Can we combine sea chem prime and stress coat conditioners in a single tank?
Sea chem is good in removing nitrates , ammonia, etc
stress coat lines . Protects damaged tissue..
So can we get a two way action by combining this?

P.s:can we use purified n prepacked drinking water for the aquarium.
My fish seller says that will prevent salt crusting on the side of the tank.


----------



## tpocicat (Aug 8, 2011)

Prime also has ingredients to inhance the slime coat of fish. As long as you are using a water conditioner, water from your tap should be fine. Someone else may have more information for you.


----------



## NoahG (Oct 24, 2011)

Yepp, it's fine to combine the two conditioners in a single tank -- even at full dose for each. I've been doing that since I brought my first fish home and have had absolutely no problems. Stress Coat is also supposed to have ingredients in it to reduce stress (separate from its slime coat duty).

Also, you can use purified and prepackaged water if you would like, but unless you're using a water filter already it's probably just an additional cost if you want to pay it. Depending on just what you get you may want to still condition it before use as well -- not sure if you would _have_ to, but personally, I would just in case.

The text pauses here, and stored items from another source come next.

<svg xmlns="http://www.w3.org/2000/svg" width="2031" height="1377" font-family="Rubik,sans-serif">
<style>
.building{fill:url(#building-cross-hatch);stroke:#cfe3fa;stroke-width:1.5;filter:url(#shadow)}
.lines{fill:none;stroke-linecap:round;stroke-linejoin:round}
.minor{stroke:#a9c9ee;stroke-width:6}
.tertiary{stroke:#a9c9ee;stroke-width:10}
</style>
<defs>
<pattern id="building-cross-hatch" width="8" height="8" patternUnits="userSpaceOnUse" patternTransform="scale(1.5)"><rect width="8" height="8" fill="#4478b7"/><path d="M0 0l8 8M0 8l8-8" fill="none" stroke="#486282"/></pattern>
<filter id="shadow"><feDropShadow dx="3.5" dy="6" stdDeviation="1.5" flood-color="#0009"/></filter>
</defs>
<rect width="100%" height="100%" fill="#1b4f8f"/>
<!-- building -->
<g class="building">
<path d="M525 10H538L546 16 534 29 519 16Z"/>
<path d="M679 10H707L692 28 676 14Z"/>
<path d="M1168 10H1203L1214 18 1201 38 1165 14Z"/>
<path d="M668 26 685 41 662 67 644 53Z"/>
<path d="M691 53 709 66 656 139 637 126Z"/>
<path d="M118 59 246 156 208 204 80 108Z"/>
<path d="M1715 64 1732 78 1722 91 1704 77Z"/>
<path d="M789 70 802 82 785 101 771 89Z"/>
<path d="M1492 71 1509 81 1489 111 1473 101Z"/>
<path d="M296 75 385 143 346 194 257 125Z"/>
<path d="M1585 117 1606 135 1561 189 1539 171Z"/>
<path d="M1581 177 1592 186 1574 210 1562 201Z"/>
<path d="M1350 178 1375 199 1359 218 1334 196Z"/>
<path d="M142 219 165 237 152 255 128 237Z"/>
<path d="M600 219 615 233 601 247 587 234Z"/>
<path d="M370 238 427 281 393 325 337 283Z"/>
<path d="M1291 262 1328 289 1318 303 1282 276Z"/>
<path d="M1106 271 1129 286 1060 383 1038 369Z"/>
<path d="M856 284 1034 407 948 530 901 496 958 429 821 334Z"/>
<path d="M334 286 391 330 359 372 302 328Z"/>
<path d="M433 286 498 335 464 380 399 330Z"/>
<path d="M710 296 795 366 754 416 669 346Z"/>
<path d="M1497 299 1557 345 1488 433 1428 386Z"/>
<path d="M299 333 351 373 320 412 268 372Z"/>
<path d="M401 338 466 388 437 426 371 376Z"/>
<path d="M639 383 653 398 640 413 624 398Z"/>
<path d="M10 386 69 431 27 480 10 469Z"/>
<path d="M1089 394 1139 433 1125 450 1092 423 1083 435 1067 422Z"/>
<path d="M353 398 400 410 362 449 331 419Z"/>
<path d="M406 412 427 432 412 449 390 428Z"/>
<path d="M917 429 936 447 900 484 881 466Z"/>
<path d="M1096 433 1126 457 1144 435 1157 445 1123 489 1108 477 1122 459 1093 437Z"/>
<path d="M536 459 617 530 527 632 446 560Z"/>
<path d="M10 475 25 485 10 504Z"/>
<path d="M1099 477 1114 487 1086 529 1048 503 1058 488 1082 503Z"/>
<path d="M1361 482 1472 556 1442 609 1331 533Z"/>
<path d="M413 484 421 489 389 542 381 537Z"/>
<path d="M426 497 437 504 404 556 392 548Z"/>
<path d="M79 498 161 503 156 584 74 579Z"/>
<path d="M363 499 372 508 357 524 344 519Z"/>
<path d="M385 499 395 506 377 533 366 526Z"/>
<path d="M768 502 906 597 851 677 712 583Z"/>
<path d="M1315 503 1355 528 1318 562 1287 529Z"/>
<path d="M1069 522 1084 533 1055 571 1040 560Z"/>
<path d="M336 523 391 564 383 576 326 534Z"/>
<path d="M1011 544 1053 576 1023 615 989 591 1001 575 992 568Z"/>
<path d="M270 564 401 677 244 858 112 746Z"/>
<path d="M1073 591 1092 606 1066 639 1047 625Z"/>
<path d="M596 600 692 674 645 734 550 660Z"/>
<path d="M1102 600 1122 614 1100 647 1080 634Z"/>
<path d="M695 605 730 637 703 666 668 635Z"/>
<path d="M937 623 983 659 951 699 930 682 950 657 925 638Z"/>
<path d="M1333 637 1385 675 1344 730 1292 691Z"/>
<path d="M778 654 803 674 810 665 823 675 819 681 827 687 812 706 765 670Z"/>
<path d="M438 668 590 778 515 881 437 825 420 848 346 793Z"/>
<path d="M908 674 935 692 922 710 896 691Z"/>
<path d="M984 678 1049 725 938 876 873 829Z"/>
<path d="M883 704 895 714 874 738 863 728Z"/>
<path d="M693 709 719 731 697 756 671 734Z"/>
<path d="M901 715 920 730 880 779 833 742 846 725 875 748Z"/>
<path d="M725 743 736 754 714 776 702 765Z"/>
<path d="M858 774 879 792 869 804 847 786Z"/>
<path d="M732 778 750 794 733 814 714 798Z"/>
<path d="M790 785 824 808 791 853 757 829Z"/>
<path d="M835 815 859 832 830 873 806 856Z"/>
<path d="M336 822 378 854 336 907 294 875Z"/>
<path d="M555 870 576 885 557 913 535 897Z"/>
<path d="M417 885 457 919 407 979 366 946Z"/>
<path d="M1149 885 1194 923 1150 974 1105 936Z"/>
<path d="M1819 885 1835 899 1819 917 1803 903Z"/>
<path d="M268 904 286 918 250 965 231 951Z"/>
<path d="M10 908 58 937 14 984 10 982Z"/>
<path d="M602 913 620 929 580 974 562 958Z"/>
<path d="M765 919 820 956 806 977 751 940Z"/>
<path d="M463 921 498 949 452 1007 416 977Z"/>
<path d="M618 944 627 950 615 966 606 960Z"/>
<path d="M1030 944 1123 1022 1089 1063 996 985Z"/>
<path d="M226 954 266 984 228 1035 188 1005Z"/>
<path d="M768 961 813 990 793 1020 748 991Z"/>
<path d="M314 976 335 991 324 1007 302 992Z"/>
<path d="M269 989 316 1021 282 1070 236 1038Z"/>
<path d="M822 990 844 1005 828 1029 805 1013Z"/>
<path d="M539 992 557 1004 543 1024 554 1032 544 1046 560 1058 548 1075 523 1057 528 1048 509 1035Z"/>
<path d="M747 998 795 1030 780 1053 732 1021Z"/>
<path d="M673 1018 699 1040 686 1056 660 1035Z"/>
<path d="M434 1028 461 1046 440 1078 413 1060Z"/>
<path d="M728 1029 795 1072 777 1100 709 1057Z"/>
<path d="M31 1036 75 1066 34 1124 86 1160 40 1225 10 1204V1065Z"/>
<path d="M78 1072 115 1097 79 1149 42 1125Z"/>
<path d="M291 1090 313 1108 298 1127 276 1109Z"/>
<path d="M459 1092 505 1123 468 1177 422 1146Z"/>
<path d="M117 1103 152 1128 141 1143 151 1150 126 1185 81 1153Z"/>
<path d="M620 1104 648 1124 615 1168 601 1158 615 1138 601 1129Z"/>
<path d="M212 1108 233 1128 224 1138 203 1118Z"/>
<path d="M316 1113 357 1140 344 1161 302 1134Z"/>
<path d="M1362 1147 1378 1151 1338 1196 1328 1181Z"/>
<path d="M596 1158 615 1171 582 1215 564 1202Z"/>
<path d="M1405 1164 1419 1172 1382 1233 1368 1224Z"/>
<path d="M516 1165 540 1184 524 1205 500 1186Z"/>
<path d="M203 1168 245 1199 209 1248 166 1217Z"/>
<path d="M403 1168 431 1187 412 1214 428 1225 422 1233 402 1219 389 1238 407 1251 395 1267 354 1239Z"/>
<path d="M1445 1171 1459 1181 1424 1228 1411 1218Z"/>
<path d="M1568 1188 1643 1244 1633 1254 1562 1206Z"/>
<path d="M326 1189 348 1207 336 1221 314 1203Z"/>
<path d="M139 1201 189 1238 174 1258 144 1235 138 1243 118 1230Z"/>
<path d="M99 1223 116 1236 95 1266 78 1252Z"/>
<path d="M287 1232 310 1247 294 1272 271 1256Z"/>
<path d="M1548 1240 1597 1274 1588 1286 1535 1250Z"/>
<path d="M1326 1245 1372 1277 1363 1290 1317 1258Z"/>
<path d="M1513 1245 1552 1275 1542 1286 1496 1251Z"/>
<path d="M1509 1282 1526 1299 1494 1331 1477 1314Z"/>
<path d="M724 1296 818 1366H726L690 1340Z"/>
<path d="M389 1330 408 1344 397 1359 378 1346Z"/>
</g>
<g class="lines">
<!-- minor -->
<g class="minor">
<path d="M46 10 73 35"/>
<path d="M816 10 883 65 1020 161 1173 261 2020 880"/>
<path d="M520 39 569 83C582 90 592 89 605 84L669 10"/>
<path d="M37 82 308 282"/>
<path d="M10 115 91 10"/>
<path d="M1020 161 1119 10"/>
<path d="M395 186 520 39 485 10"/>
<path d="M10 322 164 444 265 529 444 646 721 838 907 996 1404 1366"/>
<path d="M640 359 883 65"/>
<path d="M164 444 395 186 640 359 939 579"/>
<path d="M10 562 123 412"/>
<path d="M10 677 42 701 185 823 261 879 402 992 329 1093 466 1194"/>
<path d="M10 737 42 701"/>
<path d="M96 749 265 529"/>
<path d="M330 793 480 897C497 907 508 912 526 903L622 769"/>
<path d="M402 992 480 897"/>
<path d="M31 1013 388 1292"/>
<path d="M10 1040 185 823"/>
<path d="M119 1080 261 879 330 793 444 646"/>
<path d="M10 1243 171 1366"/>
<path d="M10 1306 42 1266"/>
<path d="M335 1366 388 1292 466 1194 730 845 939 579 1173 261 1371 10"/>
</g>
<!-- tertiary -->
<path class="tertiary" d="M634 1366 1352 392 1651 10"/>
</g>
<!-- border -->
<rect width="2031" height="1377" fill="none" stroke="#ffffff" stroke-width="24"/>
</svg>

As for the "salt" crusting on the tank: this isn't important but that's not salt but a mineral deposit and really shouldn't be harmful (except aesthetically). I've never tried but you might be able to get rid of it the same way you would algae (i.e. with an appropriate algae scraper, or even a sponge perhaps). Also depending on the purification process used, I believe those minerals could still be present in the water. Same with prepackaged water (I know true spring water should have minerals present). Distillation and reverse osmosis removes the minerals, but I've heard it recommended to replace them -- whether you do or not it would still be more expensive than just conditioning regular water, just more so if you replace the minerals.


----------



## flowerslegacy (May 10, 2011)

Hello coolbluemint - Welcome to the forum. Yes, you can use Prime alongside Stress Coat, although it's not necessary. Personally I use Prime exclusively unless my fish are encountering a health issue. When a health issue arises, then I use Stress Coat. Prime and Stress Coat both remove chlorine and chloramines as well as detoxify heavy metals. However, Prime also detoxifies ammonia and nitrites, whereas Stress Coat does not. The other difference with Stress Coat is that it forms a heavier synthetic slime coat to reduce fish stress by 40% (by it's claim). So these are the reasons I use Prime on a regular basis and Stress Coat during health issues. A good rule of thumb is to remember that we want to add as little chemical additives as possible in our aquariums. So I reccomend you choose the water conditioner best suited for your personal situation. In regards to bottled water, it is not reccomended. Bottled water is void of the necessary minerals that are found in our tap water and is not healthy for our fish. Tap water and a good conditioner is all that is needed.


----------